### Exercise prompt
From the homeschooling passage below, list the three traits its final paragraph gives for the kind of people every society needs.

But back in those bad old days, they used to give children the strap. If kids didn’t get with the program and behave themselves, they would be smacked across their palms with a big ol’ piece of leather.
I am not going to debate corporal punishment here, but I want to tell a story from his past that illustrates one of the great merits of homeschooling.
Once there was a little boy who had trouble sitting still for extended periods of time. (Isn’t that the story of every little boy?)
One day, he was sitting in his classroom at school when a firetruck drove by the window. He did what every child in the room, especially every little boy, wanted to do. He ran to the window to see the firetruck.
Unfortunately, the children were not allowed to leave their seats without asking permission. Because he had not asked, this naturally curious little boy was in trouble.
And because this was the bad old days, he was smacked across the hands with a strap as punishment for leaving his seat without permission.
The purpose of curiosity is to inspire us to learn.
Before we go any further, let me say that I have many years of experience teaching in a classroom. I know the chaos that could ensue if all the children ran around the room while the teacher was trying to teach.
But even considering that, I think this is a tragic story.
Rather than restricting it, we need to cultivate curiosity in our children. Every society needs the kind of people who are willing to investigate the unusual, are able track things down and study them, and have the courage to jump out of their comfortable seats and follow their dreams.

### Provided data
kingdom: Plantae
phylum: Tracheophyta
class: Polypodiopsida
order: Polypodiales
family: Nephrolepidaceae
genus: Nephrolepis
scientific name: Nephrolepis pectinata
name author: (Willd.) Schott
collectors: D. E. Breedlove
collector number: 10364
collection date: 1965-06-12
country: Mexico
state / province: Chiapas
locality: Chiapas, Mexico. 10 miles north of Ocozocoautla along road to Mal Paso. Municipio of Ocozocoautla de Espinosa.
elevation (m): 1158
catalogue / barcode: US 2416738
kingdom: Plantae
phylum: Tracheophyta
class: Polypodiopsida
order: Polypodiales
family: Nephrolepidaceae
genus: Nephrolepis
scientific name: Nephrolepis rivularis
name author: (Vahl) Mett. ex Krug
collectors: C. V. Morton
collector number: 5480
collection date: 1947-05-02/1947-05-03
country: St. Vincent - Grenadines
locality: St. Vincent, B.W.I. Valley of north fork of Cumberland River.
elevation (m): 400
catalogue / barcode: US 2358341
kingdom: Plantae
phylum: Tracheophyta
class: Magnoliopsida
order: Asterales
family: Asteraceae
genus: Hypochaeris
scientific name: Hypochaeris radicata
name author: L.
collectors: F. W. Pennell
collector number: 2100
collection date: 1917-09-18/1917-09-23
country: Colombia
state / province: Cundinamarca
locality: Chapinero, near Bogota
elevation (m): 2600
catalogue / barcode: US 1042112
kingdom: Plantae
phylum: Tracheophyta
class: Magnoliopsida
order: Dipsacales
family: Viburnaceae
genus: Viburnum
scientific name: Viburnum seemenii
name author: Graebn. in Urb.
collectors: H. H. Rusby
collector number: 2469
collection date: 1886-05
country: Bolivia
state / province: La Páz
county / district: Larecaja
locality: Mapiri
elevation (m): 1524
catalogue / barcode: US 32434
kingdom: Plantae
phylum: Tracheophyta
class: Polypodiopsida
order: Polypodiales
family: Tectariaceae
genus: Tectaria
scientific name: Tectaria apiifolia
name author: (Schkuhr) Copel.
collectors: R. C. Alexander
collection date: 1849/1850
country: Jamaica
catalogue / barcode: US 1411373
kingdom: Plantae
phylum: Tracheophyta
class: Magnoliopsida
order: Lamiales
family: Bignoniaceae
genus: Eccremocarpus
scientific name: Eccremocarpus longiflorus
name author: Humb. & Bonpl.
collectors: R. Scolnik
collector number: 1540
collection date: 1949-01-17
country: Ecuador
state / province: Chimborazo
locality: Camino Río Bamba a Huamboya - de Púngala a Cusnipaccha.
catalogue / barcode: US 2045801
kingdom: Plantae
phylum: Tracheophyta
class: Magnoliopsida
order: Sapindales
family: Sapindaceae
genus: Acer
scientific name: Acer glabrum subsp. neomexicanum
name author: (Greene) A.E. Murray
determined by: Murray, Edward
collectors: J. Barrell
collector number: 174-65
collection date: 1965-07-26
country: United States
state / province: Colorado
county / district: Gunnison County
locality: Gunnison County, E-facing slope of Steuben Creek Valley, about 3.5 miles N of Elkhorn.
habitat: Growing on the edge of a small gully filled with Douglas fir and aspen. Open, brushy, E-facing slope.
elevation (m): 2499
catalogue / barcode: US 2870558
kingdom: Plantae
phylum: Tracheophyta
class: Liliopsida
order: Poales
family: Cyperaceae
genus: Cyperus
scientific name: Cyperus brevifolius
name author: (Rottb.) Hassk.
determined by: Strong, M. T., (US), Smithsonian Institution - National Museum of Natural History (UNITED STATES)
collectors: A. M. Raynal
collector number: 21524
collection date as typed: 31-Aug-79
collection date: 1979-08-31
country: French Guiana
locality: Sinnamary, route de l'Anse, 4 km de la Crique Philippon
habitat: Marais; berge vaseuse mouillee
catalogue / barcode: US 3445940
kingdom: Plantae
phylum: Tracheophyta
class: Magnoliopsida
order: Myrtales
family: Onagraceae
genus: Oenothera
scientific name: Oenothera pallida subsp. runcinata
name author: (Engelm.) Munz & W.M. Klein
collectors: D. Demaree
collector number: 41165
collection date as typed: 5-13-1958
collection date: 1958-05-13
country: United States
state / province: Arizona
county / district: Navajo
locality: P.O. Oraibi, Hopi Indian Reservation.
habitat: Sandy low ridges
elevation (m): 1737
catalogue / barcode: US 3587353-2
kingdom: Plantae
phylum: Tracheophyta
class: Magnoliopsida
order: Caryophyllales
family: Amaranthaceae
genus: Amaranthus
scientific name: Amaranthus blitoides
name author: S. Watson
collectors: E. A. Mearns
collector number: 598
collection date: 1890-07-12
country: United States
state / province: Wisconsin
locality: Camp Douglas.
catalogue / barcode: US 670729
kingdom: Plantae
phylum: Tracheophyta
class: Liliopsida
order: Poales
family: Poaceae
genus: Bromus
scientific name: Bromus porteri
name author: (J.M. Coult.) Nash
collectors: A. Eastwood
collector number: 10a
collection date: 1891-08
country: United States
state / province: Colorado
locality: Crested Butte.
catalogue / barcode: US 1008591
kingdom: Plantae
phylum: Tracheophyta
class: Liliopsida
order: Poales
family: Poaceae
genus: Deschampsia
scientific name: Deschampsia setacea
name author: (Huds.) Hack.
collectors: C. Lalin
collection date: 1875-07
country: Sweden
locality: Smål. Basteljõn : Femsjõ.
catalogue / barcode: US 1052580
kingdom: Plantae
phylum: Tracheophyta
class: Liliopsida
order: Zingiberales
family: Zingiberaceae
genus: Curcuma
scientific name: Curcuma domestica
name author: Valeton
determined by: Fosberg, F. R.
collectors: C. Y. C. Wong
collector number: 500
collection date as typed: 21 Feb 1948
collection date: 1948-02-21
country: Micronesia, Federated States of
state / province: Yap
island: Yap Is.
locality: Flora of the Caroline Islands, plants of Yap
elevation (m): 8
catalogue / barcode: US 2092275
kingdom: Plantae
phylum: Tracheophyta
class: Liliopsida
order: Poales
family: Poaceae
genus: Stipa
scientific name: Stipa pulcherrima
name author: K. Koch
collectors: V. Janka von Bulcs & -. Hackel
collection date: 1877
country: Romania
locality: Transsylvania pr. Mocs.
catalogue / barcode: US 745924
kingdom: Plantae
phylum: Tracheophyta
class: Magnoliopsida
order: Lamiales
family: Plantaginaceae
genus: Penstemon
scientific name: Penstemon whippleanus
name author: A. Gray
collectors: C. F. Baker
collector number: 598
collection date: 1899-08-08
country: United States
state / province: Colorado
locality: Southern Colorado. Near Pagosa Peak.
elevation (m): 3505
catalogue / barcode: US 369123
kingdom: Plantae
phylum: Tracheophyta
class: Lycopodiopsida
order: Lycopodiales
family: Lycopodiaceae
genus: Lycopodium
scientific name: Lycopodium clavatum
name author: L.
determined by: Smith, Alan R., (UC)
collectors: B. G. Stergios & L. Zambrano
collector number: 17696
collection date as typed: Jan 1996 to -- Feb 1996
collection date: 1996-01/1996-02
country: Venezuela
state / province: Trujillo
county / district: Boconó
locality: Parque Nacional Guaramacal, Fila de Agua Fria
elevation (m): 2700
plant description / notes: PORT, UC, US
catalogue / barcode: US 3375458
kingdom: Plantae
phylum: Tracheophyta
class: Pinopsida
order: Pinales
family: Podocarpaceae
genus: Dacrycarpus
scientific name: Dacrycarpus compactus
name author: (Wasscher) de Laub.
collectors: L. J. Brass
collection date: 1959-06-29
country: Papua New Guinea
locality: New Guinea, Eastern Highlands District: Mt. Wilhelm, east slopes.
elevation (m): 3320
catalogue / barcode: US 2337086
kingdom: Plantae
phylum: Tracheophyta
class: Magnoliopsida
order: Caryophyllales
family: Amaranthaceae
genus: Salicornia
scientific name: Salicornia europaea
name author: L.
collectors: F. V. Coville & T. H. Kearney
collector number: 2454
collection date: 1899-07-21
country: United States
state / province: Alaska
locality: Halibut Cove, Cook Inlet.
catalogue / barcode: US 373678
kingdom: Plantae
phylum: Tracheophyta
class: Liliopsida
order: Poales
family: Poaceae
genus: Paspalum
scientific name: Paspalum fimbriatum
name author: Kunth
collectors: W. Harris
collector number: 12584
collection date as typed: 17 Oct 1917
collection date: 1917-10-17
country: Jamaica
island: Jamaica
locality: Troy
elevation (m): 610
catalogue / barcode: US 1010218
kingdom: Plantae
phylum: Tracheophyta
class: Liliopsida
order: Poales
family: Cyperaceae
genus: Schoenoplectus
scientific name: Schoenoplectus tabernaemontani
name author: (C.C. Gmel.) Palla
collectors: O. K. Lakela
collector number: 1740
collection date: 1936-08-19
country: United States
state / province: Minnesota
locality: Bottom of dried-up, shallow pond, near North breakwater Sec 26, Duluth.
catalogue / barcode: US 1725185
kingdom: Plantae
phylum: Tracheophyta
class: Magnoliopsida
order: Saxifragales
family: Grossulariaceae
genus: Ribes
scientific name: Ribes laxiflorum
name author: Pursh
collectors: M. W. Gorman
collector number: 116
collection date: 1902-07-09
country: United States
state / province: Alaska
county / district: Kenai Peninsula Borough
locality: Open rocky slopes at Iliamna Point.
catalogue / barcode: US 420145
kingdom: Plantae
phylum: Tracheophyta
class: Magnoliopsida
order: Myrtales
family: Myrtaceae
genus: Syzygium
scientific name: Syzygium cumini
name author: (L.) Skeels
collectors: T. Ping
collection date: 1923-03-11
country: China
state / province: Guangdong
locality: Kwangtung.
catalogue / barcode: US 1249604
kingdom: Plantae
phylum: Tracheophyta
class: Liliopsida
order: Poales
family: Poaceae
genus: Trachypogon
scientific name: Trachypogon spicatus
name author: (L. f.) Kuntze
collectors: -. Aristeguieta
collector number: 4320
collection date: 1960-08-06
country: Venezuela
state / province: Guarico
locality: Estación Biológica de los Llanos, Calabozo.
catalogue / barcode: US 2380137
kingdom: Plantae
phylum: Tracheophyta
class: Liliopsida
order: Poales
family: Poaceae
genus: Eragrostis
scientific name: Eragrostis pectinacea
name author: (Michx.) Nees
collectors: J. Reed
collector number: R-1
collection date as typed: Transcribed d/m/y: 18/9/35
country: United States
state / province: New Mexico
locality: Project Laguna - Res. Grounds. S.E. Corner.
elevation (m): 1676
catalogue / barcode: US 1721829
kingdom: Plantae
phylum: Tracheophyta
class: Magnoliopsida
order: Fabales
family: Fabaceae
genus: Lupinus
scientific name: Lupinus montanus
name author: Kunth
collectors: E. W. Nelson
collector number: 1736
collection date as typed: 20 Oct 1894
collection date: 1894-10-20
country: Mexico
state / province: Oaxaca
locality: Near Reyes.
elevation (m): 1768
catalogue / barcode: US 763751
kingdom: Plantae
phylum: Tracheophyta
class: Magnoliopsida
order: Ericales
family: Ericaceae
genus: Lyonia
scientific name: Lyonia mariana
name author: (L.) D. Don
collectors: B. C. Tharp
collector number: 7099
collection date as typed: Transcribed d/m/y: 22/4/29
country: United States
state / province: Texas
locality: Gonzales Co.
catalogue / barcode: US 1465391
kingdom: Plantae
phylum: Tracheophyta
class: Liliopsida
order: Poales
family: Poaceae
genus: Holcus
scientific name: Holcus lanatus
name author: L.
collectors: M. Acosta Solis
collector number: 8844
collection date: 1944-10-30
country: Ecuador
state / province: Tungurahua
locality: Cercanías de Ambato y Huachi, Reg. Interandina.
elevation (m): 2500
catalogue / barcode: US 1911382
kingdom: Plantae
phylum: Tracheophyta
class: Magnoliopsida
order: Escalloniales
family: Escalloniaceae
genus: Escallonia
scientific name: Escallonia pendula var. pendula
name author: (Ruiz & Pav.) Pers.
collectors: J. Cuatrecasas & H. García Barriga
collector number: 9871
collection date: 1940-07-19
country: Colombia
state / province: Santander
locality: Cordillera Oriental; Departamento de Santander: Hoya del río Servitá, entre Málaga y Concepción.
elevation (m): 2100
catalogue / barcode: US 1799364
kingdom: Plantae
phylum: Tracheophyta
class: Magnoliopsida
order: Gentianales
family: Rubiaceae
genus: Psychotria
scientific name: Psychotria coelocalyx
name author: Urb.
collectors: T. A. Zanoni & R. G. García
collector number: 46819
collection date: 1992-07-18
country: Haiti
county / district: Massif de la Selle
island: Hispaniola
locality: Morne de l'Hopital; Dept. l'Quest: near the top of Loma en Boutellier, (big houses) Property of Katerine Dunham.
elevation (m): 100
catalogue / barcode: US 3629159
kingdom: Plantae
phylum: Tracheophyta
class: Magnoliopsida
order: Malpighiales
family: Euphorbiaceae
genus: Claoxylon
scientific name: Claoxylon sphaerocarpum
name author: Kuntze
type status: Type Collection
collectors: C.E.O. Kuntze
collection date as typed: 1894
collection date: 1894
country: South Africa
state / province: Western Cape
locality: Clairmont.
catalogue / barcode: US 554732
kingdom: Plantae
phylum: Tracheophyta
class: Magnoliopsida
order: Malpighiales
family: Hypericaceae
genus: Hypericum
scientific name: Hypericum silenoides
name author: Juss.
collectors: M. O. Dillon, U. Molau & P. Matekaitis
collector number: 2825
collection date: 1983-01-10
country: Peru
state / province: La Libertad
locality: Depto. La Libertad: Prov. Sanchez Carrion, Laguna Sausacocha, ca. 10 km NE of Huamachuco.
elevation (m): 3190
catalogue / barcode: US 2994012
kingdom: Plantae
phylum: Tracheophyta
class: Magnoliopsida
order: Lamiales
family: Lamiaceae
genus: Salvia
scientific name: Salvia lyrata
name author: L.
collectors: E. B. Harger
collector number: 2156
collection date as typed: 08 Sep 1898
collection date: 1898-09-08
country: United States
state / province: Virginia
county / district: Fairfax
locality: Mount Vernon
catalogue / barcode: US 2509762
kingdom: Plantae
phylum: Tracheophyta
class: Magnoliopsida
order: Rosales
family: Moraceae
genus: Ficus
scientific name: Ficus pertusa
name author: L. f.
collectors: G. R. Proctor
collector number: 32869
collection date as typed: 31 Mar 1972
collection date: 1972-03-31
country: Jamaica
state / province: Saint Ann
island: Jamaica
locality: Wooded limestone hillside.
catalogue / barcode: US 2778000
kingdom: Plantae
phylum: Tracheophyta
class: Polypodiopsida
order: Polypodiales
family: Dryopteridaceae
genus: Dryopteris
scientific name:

### Exercise answer
- Willing to investigate the unusual
- Able to track things down and study them
- Having the courage to jump out of their comfortable seats and follow their dreams